__Source text__

>>>>>

1. The Field of the Invention
The present invention relates to infrared illuminant compositions. More particularly, the present invention is related to infrared illuminating compositions which produce specific illumination in the spectral region observed with infrared image intensifiers with minimal visible light production.
2. Technical Background
Infrared illuminant flares are used to enhance the use of infrared image intensifiers such as night vision goggles. These flares are generally configured in much the same manner as visible light emitting flares. Thus, these flares may provide infrared radiation at a single position on the ground or they may be propelled over the area of interest and ignited to provide radiation above the ground. Generally, it is desirable that such flares radiate predominantly or almost exclusively in the infrared region and produce little or substantially no visible light. It will be appreciated that it is often desirable to conduct operations in a covert manner which avoids illuminating the observer and does not alert the target, or others, to the presence of the flare.
Infrared illuminant compositions and flares have been developed but problems exist. Among the problems encountered is the presence of undesired visible light during burning. In that regard, the performance of infrared emitting devices can be judged by the ratio of infrared light to visible light observed during combustion. This ratio is known as the concealment, or covert, index. The concealment index is low for many conventional infrared emitting compositions, indicating a high proportion of visible light being emitted from the flare.

<<<<<

__Requirement A__
In the passage on infrared illuminant compositions, rewrite the part that opens with "1. The Field" and closes with "visible light production.", swapping "infrared image intensifiers" for "night vision devices".
__Requirement B__
According to the passage on infrared illuminant compositions, what is the ratio of infrared light to visible light observed during combustion called?
__Requirement C__
Go on with the passage on infrared illuminant compositions from where it stops.

(Saved entries)
>>>>>

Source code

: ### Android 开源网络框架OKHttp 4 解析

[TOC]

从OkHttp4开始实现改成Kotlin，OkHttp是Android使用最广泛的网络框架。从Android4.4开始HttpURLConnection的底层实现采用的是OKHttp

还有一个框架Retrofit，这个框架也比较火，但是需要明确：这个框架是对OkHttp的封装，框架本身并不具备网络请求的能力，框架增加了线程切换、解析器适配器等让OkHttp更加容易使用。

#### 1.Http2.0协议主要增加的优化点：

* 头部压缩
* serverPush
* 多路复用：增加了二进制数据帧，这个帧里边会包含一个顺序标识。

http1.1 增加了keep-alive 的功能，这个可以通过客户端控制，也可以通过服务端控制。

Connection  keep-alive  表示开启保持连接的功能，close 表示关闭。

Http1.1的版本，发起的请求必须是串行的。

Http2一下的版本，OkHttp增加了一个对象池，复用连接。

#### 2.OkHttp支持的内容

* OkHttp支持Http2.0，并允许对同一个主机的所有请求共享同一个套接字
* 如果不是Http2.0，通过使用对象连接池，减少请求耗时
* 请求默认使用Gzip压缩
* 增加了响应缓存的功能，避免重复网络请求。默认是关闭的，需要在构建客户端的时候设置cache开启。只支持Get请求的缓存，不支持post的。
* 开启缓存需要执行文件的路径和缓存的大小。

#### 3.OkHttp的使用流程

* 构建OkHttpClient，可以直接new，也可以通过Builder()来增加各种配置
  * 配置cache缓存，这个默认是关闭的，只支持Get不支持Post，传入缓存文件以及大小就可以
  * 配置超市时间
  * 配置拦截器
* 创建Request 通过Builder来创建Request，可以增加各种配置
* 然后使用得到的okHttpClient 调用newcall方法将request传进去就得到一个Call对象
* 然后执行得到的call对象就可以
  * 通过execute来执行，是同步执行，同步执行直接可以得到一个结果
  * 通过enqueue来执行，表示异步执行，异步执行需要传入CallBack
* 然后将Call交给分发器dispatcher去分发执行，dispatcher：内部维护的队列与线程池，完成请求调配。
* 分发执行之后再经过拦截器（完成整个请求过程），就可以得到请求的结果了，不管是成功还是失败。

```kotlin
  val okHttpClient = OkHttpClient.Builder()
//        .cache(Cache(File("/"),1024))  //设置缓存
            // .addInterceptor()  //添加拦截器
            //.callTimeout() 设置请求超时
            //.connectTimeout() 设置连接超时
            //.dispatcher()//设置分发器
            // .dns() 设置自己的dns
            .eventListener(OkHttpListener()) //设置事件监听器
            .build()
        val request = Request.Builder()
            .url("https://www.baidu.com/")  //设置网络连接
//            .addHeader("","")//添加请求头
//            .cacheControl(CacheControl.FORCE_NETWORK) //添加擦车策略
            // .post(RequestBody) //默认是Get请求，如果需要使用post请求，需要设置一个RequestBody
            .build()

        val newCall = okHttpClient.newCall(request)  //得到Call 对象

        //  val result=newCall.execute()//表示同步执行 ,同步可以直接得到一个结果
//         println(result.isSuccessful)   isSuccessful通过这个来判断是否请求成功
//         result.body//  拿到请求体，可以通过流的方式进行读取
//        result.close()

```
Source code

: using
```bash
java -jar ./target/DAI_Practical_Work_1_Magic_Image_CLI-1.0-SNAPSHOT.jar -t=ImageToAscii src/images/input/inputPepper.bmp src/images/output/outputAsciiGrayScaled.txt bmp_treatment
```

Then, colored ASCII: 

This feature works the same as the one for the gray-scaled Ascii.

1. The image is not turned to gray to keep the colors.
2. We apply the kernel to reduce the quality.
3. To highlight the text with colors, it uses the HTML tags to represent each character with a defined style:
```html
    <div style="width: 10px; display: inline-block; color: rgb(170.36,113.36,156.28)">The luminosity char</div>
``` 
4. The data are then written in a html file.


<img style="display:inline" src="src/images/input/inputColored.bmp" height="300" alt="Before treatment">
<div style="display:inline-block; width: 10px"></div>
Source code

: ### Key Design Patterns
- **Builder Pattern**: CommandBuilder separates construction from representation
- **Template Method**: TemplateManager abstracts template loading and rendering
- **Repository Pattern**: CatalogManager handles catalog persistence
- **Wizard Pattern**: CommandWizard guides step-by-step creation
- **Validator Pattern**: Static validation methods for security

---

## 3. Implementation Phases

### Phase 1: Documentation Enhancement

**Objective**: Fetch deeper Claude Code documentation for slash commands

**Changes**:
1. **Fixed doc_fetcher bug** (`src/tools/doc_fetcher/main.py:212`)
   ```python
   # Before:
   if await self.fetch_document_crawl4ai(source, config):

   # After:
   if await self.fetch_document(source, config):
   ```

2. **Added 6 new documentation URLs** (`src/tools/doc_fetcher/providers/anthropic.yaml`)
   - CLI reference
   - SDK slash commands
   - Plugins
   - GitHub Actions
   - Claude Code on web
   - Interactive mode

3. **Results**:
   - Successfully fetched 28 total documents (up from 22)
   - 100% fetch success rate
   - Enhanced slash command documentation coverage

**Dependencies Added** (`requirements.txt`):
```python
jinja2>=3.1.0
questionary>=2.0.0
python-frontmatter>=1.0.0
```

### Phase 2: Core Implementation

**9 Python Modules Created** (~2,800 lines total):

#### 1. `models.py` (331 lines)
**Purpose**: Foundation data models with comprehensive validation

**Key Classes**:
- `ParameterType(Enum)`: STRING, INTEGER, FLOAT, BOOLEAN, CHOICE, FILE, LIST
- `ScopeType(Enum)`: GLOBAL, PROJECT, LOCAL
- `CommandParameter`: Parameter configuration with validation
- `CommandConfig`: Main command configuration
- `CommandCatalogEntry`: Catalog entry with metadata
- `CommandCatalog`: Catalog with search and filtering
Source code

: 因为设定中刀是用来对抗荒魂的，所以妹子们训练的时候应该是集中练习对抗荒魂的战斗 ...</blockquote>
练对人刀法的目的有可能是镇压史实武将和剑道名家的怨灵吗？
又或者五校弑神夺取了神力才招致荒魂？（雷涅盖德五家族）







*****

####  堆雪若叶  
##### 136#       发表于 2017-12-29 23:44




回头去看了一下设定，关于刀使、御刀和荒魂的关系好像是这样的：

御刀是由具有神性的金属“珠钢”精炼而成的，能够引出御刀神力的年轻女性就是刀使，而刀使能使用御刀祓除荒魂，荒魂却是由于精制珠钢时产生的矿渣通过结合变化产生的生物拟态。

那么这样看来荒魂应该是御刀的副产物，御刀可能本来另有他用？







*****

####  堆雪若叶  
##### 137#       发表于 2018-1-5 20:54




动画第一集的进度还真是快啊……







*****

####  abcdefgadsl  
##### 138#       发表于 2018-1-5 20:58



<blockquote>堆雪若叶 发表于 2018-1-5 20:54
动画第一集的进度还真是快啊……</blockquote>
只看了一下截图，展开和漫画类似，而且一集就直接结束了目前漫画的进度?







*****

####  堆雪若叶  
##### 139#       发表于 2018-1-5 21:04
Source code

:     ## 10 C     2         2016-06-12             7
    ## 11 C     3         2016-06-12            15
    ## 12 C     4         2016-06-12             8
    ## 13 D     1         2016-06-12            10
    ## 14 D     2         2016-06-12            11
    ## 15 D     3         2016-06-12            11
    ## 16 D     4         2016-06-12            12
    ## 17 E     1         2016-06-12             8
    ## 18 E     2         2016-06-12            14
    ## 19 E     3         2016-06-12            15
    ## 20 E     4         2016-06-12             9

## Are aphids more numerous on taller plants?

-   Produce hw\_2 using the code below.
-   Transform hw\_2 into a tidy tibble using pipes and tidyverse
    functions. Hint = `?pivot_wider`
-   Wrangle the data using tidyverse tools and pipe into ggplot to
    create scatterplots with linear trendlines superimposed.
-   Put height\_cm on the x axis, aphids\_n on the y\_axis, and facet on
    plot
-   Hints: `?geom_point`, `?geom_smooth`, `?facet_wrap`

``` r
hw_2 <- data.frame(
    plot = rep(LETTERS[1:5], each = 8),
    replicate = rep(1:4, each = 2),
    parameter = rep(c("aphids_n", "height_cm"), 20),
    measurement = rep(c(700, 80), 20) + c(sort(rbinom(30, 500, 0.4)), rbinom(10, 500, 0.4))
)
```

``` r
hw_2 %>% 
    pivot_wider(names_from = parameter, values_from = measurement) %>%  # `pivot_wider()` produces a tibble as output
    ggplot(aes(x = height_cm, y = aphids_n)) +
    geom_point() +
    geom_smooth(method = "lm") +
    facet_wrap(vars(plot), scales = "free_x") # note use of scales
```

<<<<<

__Task answer A__
1. The Field of the Invention
The present invention relates to infrared illuminant compositions. More particularly, the present invention is related to infrared illuminating compositions which produce specific illumination in the spectral region observed with night vision devices with minimal visible light production.

__Task answer B__
The concealment, or covert, index.

__Task answer C__
The alkali metals potassium, cesium, and rubidium are known to generate infrared radiation upon burning. Nitrates of these metals produce low levels of visible light. Thus, known infrared illuminating compositions with good concealment indexes generally comprise one or more of these metal nitrates. Cesium and rubidium exhibit substantially similar properties and are considered generally interchangeable. Some problems encountered include the relative expense of cesium and rubidium compounds and the relatively slower burn rate and lesser infrared efficiency of potassium nitrate. The combination of cesium and potassium nitrate, however, yields cost-effective compositions with satisfactory burn rates, improved infrared efficiency, and low concealment indexes.
Although compositions comprising a combination of cesium nitrate and potassium nitrate have low concealment indexes, the significant relative contribution of the potassium ion to the visible light produced has not been previously recognized. In addition, these compositions produce some black body radiation in the visible range because the volatile metal combustion products increase the burning temperature of the composition. These problems have not been previously addressed in the art.
Ammonium nitrate is an inexpensive and well-known oxidizing material which has been used effectively in various explosives and propellants. Although ammonium nitrate has been suggested for use in conventional illuminating flares, it has been shown to lack effectiveness in these compositions. Ammonium nitrate produces neither infrared nor visible light when burned. Ammonium nitrate has not been used in conventional infrared illuminating flares.
In summary, known infrared emitting compositions have been found to be less than ideal. State of the art compositions combine potassium nitrate and cesium nitrate. The detrimental contribution of potassium to the flame of these compositions, however, has not been previously recognized. In fact, potassium both produces visible light during its combustion and contributes volatile combustion products which increase the visible signature produced by black body radiance.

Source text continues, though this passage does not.